И он вышел из ЗАТО через ту же дырку в заборе, зашел в лес, сидел на каком-то пеньке, дожидаясь темноты, потом сидел в темноте, пел песню «Это было тогда, когда мы уходили из дома», потом еще ходил по лесу, потом стало совсем темно и неуютно, или даже страшно – лес, ночь, что он здесь вообще делает, и в какой-то момент сдался, вышел к трассе, сел на автобусной остановке, снова пел песню, местами даже не пел, а орал, потому что трасса шумная, потом около него, то есть около остановки, вряд ли в Кашине было дело, остановился «Камаз», из кабины выпала женщина в леопардовом, красивая, с ногами, но и с подбитым глазом, лет, наверное, тридцати, села с ним, – так, наверное, и выглядит судьба, – сразу рассказала, что просила водителя просто подвезти, а он неправильно понял и хотел секса, а она не хотела, и он разбил ей глаз, а если секса хочет Кашин, то дело, конечно, его, но у нее у бойфренда ВИЧ, и она его как раз сегодня бросила, но не поэтому, а потому что просто надоел, и ехала теперь к маме, которая где-то по этой дороге и живет, еще километров двести, и хотела у нее поужинать, но, видимо, уже не поужинает, а сегодня не ела, и вот нет ли у Кашина поесть? Кашин сказал ей вставать, повел ее к дырке в заборе, ночное ЗАТО не веселее леса, темно и безлюдно, но есть ночной магазин, и они купили копченую курицу и большую пластиковую бутылку пива; женщина в леопарде села с курицей на лавочке прямо перед магазином, Кашин открыл пиво, отпил и подумал, что ведь это все-таки ЗАТО, и что если по нему ходят патрули космических войск, то ему им нечего будет возразить, и позвал женщину с собой в лес, а она сказала, что должна доесть курицу, Кашин обиделся и ушел в лес с пивом сам, и допил его в лесу, и утром, наверное, от него отвратительно пахло пивом, да и лесом, но певице, конечно, уже было не до него, хотя в назначенный час они и встретились у подъезда.

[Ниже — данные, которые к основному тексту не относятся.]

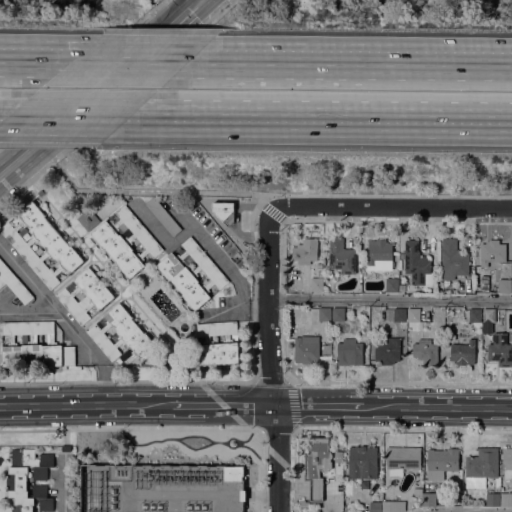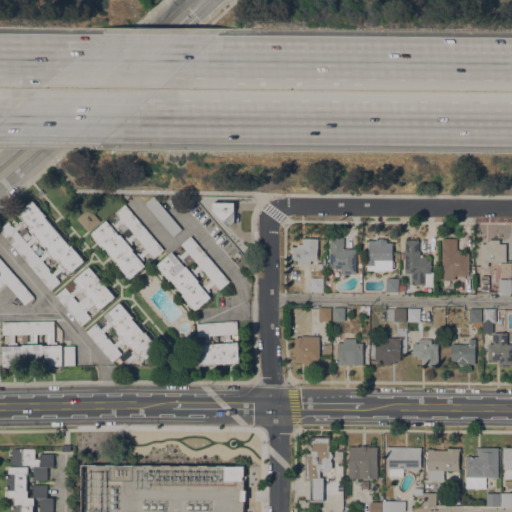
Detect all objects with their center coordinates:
road: (12, 57)
road: (12, 59)
road: (42, 60)
road: (124, 60)
road: (350, 60)
road: (80, 71)
road: (99, 89)
road: (4, 117)
road: (72, 118)
road: (323, 120)
road: (150, 190)
road: (260, 201)
road: (391, 205)
road: (272, 211)
building: (163, 216)
building: (87, 219)
road: (285, 220)
building: (136, 230)
building: (49, 236)
building: (126, 240)
building: (41, 244)
building: (116, 248)
building: (305, 250)
building: (306, 251)
building: (491, 251)
building: (492, 251)
building: (378, 254)
building: (28, 255)
building: (379, 255)
building: (401, 255)
building: (340, 256)
building: (342, 256)
building: (452, 259)
building: (453, 259)
building: (416, 263)
building: (417, 264)
road: (227, 268)
building: (192, 272)
building: (5, 273)
building: (189, 278)
building: (13, 283)
building: (316, 283)
building: (392, 284)
building: (503, 285)
building: (504, 285)
building: (93, 287)
building: (402, 287)
building: (85, 295)
road: (284, 298)
road: (390, 298)
building: (75, 305)
road: (267, 307)
road: (244, 308)
road: (257, 308)
road: (27, 310)
building: (363, 310)
building: (323, 313)
building: (324, 313)
building: (336, 313)
building: (338, 313)
building: (398, 313)
building: (412, 314)
building: (413, 314)
building: (474, 314)
building: (400, 315)
building: (475, 315)
building: (488, 318)
building: (487, 319)
road: (64, 320)
building: (29, 327)
building: (216, 328)
building: (129, 330)
building: (121, 334)
building: (102, 341)
building: (218, 342)
building: (34, 344)
building: (305, 348)
building: (306, 348)
building: (387, 348)
building: (500, 349)
building: (386, 350)
building: (425, 350)
building: (499, 350)
building: (426, 351)
building: (217, 352)
building: (348, 352)
building: (349, 352)
building: (462, 352)
building: (463, 352)
building: (37, 354)
road: (253, 380)
road: (290, 380)
road: (109, 381)
road: (270, 381)
road: (310, 404)
road: (429, 404)
road: (225, 405)
road: (87, 406)
road: (169, 429)
road: (278, 429)
road: (364, 429)
road: (296, 430)
road: (260, 431)
building: (66, 447)
road: (277, 458)
building: (401, 459)
building: (402, 459)
building: (361, 460)
building: (363, 461)
building: (440, 461)
building: (441, 462)
building: (506, 462)
building: (507, 462)
building: (317, 464)
building: (317, 464)
building: (480, 466)
building: (481, 467)
building: (232, 473)
building: (234, 473)
building: (26, 475)
building: (28, 479)
road: (62, 483)
building: (364, 484)
power substation: (163, 488)
building: (417, 490)
building: (39, 497)
building: (429, 498)
building: (492, 498)
building: (498, 498)
building: (506, 499)
building: (386, 505)
building: (375, 506)
building: (394, 506)
road: (437, 512)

Она была с папой, маленьким испуганным мужчиной, Кашину показалось даже, что она его бьет, но за это не поручусь, а что точно – орала, и когда папа убежал, она объяснила, что он проиграл все сбережения в казино, и влез еще в долги, и ей пришлось самой расплачиваться, отдала все свои концертные гонорары, – молодая певица, небогатая, – и ей теперь грустно, и она хоть и не против, что в автобусе Кашин с ней будет сидеть рядом, но надо договориться сидеть молча, потому что она сейчас не в том настроении, чтобы о чем-то разговаривать.
И они сидели в автобусе молча, и уже совсем у Москвы она вытащила из-за пазухи шоколадный глазированный сырок, протянула ему – Хочешь? – и он, как обещал, молча взял его, съел, был счастлив – Боже, Боже, все-таки я здесь не чужой, меня даже угощают сырком.
Дня через три или четыре его взяли на работу в другую газету, чувство, что он никому не нужен, прошло, певице больше не звонил.